That time my grandma was around 11 years old. She was cycling to town after school to buy some groceries for her mother. She reached the sundry shop which she usually went and bought some stuff from the uncle shopkeeper.
She was happily leaving the shop (as she had completed her chore) and was on the home, when suddenly, she was approached by a gang of plain-clothed policemen.
"What have you bought from that shop, girl?"
My grandma was surprised and intimidated by the policemen, but she replied bravely, "Oh nothing much actually, just some sugar..."
The policemen got excited and said, "You'll have to follow me, girl."
My grandma was frightened and wondered, "What do they want me to follow them for?" But being a good girl as she was, she followed the policemen into the sundry shop where she had left moments ago.
Once inside, the policemen demanded the shopkeeper to reweigh the sugar that he had sold to my grandma.
Lo and behold! It was less than what she should have gotten. The crooked shopkeeper was caught red-handed!

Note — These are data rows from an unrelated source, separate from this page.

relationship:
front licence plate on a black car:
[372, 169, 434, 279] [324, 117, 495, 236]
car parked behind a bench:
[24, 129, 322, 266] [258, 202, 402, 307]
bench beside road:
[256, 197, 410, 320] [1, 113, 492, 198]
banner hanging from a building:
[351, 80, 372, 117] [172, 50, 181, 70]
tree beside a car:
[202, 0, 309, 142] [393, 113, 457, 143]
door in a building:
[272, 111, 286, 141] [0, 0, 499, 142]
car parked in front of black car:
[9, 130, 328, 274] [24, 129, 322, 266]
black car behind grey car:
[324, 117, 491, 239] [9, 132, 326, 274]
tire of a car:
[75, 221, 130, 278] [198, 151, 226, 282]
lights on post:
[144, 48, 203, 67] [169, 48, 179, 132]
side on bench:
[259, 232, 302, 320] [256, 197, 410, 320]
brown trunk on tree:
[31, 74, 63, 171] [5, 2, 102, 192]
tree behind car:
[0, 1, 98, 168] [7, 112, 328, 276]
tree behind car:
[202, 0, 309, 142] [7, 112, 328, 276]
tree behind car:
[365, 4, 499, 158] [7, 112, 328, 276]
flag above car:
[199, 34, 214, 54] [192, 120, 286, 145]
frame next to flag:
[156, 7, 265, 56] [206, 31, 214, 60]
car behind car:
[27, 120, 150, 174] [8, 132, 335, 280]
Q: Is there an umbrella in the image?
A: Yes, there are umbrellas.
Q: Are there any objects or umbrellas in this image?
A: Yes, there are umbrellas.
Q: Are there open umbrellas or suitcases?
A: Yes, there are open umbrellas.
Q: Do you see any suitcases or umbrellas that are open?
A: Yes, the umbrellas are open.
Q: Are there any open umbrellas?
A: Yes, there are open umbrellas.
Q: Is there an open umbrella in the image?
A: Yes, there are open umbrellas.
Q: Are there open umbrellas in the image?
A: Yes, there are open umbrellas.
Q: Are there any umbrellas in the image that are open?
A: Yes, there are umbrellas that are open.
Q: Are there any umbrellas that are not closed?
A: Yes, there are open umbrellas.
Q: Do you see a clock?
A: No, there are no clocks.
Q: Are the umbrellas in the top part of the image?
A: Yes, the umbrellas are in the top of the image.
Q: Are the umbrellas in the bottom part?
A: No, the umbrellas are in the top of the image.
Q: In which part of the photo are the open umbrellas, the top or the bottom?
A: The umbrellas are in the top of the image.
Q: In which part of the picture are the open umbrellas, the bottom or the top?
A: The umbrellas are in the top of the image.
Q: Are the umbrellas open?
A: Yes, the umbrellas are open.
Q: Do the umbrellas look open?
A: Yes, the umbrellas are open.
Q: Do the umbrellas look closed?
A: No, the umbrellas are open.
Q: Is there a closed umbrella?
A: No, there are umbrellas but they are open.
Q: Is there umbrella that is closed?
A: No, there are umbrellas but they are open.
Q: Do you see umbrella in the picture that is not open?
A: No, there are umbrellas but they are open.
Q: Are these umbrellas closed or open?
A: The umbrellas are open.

His face flushed red as the policemen wrote down his particulars for a saman (*summons).
The policemen then brought my grandma to her nearest living guardian, which is her second brother (since her father and eldest brother had died during the Japanese invasion some time ago) and asked him whether he wanted to press charges. Both he and my grandma declined since it was just some sugar and that the shopkeeper had reimbursed my grandma with the properly weighed sugar.
Nevertheless, this was an unforgettable experience to my grandma and hence, she told me this story whenever we passed by the place where the sundry shop used to reside.